# 8 week old Zappa



## kathy09 (Jan 14, 2009)

He is so beautiful I love his color.

Kathy


----------



## Mandycasey'smom (Jan 3, 2009)

AHHHHHHHHHHHHHH If you ever need a puppy sitter just call.
I need a puppy fix


----------



## WonderPup (Oct 26, 2008)

Awwww, how sweet he looks 

Better watch out, I think somebody up there might be trying to steal him!!!


----------



## Mandycasey'smom (Jan 3, 2009)

who meeeeeeeeee? I would steal all these cute puppies if hubby wouldn't find them in the house he he


----------



## Yorkiecrazy (Jun 17, 2008)

Zappa is very handsome! I would :driver: to baby sit him too! He so cute!!!


----------



## Blue Fox (Oct 22, 2008)

How could you resist a face like that - tooooo cute!


----------



## spoofan (Dec 11, 2008)

Adorable little thing.


----------



## spoospirit (Mar 10, 2009)

_Ohhhhh! He's such a handsome puppy! He looks like my Billy. Congratulations. You must be loving that puppy to pieces._


----------



## dandydi (Mar 28, 2009)

============

*Problem to work on*: Write out the entire forum thread about the 8-week-old puppy Zappa above, word for word, including every post header and divider line.

============

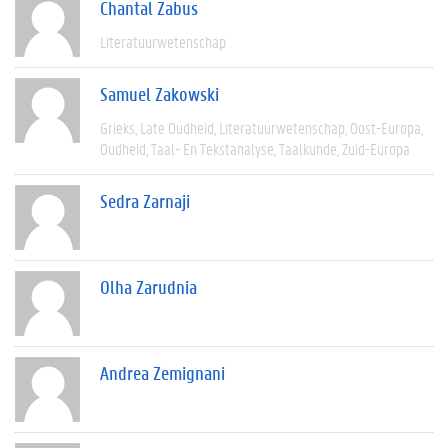
Chantal Zabus
Literatuurwetenschap
Samuel Zakowski
Grieks
Late Oudheid
Literatuurwetenschap
Oost-Europa
Oudheid
Taal- En Tekstanalyse
Taalkunde
Zuid-Europa
Sedra Zarnaji
Olha Zarudnia
Andrea Zemignani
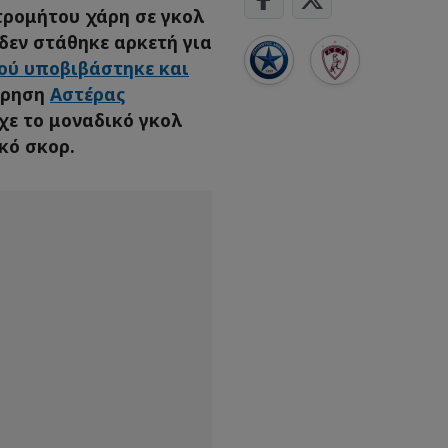
τρομήτου χάρη σε γκολ
δεν στάθηκε αρκετή για
ού υποβιβάστηκε και
τρηση
Αστέρας
χε το μοναδικό γκολ
κό σκορ.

============

*Task answer*:
# 8 week old Zappa



## kathy09 (Jan 14, 2009)

He is so beautiful I love his color.

Kathy


----------



## Mandycasey'smom (Jan 3, 2009)

AHHHHHHHHHHHHHH If you ever need a puppy sitter just call.
I need a puppy fix


----------



## WonderPup (Oct 26, 2008)

Awwww, how sweet he looks 

Better watch out, I think somebody up there might be trying to steal him!!!


----------



## Mandycasey'smom (Jan 3, 2009)

who meeeeeeeeee? I would steal all these cute puppies if hubby wouldn't find them in the house he he


----------



## Yorkiecrazy (Jun 17, 2008)

Zappa is very handsome! I would :driver: to baby sit him too! He so cute!!!


----------



## Blue Fox (Oct 22, 2008)

How could you resist a face like that - tooooo cute!


----------



## spoofan (Dec 11, 2008)

Adorable little thing.


----------



## spoospirit (Mar 10, 2009)

_Ohhhhh! He's such a handsome puppy! He looks like my Billy. Congratulations. You must be loving that puppy to pieces._


----------



## dandydi (Mar 28, 2009)